Eduardo Galeano
9. O Livro dos Abraços
Crônica da cidade de Havana
Os pais tinham fugido para o Norte. Naquele tempo, a revolução e ele eram recém-nascidos. Um quarto de século depois, Nelson Valdés viajou de Los Angeles a Havana, para conhecer seu país.
A cada meio-dia, Nelson tomava o ônibus, a guagua 68, na porta do hotel, e ia ler livros sobre Cuba. Lendo passava as tardes na biblioteca José Marti, até que a noite caía.
Naquele meio-dia, a guagua 68 deu uma violenta freada num cruzamento. Houve gritos de protesto, pela tremenda sacudida, até que os passageiros viram o motivo daquilo tudo: uma mulher prodigiosa, que tinha atravessado a rua.
— Me desculpem, cavalheiros — disse o motorista da guagua 68, e desceu. Então todos os passageiros aplaudiram e lhe desejaram boa sorte.
O motorista caminhou balançando, sem pressa, e os passageiros viram como ele se aproximava da saborosa mulher que estava na esquina, encostada no muro, lambendo um sorvete. Da guagua 68 os passageiros seguiam o ir-e-vir daquela linguinha que beijava o sorvete enquanto o motorista falava sem resposta, até que de repente ela riu, e brindou-lhe um olhar. O motorista ergueu o polegar e todos os passageiros lhe dedicaram uma intensa ovação.
Mas quando o chofer entrou na sorveteria, produziu-se uma certa inquietação generalizada. E quando depois de um instante saiu com um sorvete em cada mão, espalhou-se o pânico nas massas.

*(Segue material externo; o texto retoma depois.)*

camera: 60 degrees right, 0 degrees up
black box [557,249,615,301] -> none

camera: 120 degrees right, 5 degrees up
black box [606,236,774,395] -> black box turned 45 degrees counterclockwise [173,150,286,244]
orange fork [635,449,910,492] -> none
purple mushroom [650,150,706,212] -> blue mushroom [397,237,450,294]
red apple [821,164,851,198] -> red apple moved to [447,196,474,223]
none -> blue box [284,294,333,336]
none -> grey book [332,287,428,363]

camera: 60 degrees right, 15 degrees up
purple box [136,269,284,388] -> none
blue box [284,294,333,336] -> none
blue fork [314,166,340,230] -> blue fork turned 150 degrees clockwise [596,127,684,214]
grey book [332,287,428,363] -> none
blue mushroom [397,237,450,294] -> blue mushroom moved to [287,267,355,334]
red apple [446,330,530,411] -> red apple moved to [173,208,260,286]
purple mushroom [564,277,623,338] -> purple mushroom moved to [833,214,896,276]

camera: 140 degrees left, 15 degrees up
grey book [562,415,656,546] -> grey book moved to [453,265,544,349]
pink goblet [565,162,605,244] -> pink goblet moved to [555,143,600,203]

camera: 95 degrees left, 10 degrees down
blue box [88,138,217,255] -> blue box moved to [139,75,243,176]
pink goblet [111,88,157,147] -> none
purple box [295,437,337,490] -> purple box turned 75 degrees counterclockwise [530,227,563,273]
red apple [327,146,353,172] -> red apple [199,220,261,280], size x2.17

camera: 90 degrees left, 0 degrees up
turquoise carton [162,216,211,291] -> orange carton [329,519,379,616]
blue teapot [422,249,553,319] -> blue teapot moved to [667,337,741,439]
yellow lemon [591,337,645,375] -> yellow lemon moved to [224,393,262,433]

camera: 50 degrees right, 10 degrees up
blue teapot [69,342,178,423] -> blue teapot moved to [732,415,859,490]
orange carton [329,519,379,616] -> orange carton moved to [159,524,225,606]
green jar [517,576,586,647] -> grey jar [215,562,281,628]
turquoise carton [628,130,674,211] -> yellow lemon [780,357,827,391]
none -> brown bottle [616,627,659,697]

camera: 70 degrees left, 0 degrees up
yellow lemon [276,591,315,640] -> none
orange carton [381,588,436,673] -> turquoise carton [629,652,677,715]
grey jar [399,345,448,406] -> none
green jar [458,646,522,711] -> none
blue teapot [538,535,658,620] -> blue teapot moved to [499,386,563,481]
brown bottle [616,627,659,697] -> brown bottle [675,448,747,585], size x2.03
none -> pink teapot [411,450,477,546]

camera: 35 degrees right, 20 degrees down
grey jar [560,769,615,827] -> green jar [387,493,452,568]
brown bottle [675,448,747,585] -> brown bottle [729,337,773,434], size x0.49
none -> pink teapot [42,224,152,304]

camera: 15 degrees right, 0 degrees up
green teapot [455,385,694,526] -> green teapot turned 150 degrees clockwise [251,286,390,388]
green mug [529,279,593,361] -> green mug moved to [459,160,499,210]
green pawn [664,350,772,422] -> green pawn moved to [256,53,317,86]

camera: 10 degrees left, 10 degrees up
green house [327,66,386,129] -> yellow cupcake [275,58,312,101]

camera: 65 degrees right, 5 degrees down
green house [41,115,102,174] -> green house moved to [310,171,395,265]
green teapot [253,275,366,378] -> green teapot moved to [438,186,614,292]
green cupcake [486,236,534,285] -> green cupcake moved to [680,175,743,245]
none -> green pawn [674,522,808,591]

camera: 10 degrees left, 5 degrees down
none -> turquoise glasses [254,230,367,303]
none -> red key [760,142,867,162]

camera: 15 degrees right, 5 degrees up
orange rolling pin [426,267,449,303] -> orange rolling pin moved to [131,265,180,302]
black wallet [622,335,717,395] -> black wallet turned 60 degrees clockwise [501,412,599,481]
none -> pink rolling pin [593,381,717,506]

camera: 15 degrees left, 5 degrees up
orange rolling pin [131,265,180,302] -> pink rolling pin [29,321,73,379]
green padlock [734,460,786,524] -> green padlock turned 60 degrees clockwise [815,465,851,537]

Tocaram a buzina. Alguém grudou-se na buzina com alma e vida, e tocou a buzina como alarme de roubos ou sirena de incêndios; mas o motorista, surdo, continuava grudado na perigosa mulher.
Então avançou, lá dos fundos da guagua 68, uma mulher que parecia uma bala de canhão e tinha cara de mandona. Sem dizer uma palavra, sentou-se no assento do chofer e ligou o motor. A guagua 68 continuou sua rota, parando nos pontos habituais, até que a mulher chegou no seu próprio ponto e desceu. Outro passageiro ocupou seu lugar, durante um bom trecho, de ponto em ponto, e depois outro, e outro, e assim a guagua 68 continuou até o fim.
Nelson Valdés foi o último a descer. Tinha esquecido a biblioteca.
A diplomacia na América Latina
― What is that? — perguntavam os turistas.
Balmaceda sorria, se desculpando, e negava com a cabeça. Ele usava, como todos, guirlandas de flores no pescoço, óculos escuros e camisa com palmeiras, mas estava todo empapado de suor por causa do pacote muito pesado.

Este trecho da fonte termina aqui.